After scoring 12 points in the first 10 1/2 minutes, the Jayhawks scored 84 in the last 29 1/2.

“The last 30 minutes,” Self said, “were about as good as we’ve played.”

How the Jayhawks were able to morph from a lethargic, seemingly inept gang of bumblers into a running, jumping, shooting and high-fiving group of overachievers isn’t easily explained.

Self mentioned that usually when a team plays the night before — as Missouri had in dispatching league sad sack Texas A&M Thursday night — that team usually comes out and plays better than a team that has been off for nearly a week, as the Jayhawks had.

What Self didn’t say is that the team that played the night before usually runs out of gas after awhile, and that theory, more than anything, may explain why the Jayhawks were able to rally to post a 35-33 halftime lead, then blow the Tigers to smithereens midway through the second half.

As each half progressed, Missouri — long whispered in hushed tones as a team with no heart — evolved into a team with no legs, and the combination proved fatal.

We’ll find out today if Kansas, a team hardly lacking in heart, will suffer similar leg weariness when it meets Texas in one of the afternoon semifinals. Texas doesn’t have the first-string guns Kansas has — the Longhorns, for instance, have no one resembling Wayne Simien (few do) — but the ‘Horns have the bodies to wear the Jayhawks down.

Notably, one of KU’s most embarrassing losses — the 75-61 thumping at Nevada — occurred after the Jayhawks had played the night before, so Kansas still has to prove it can cope with the short turnaround.

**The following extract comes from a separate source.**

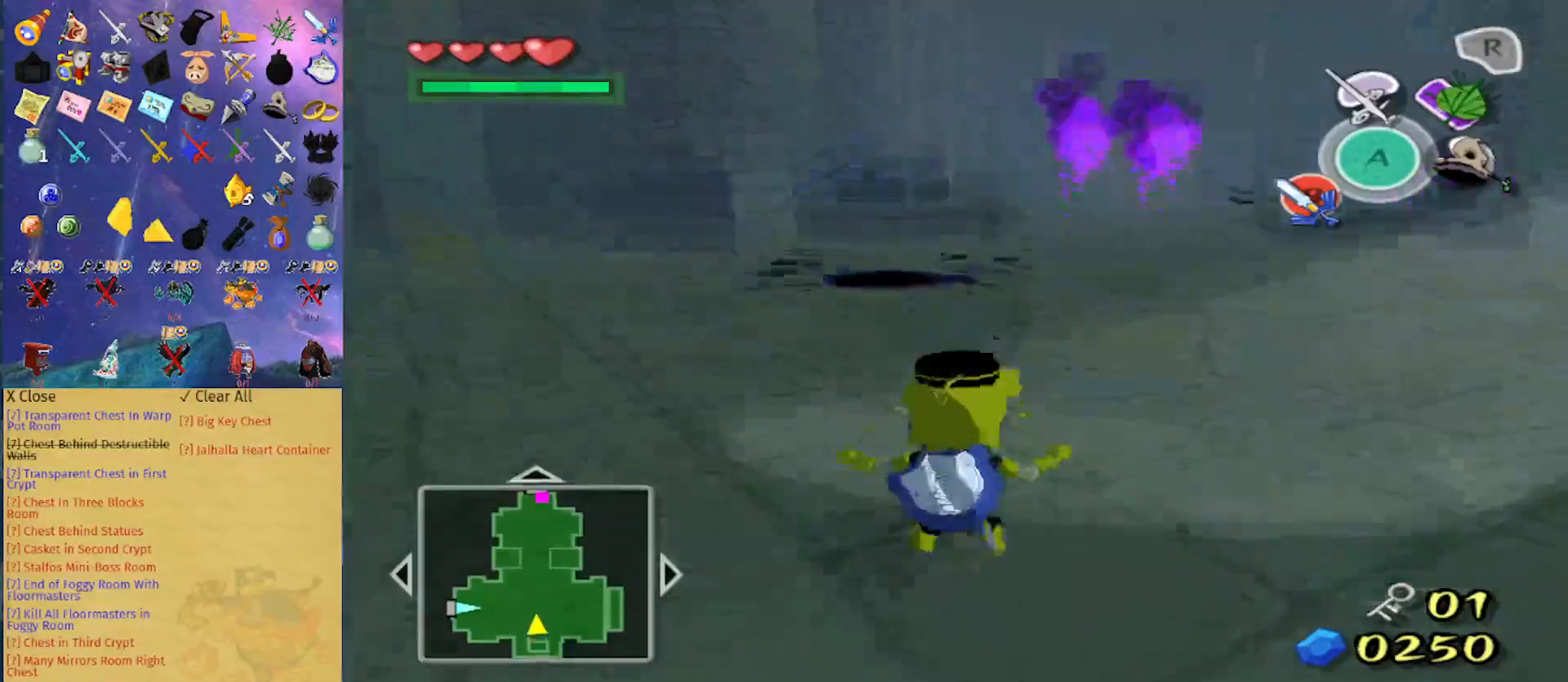
{"buttons": [], "left_stick": "up", "right_stick": "center", "events": [[67, "A", "down"], [167, "A", "up"]]}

Kansas, too, would like to do a little paybacking today and Sunday. If the Jayhawks can knock off Texas today and Oklahoma State the next day, they’ll avenge two road losses to the two teams that finished ahead of them — well, Texas tied — in the regular-season standings.

At the same time, the Jayhawks would take a giant step toward an NCAA assignment in Kansas City’s Kemper Arena instead of a gigantic road trip to Buffalo or Raleigh or Columbus, or wherever.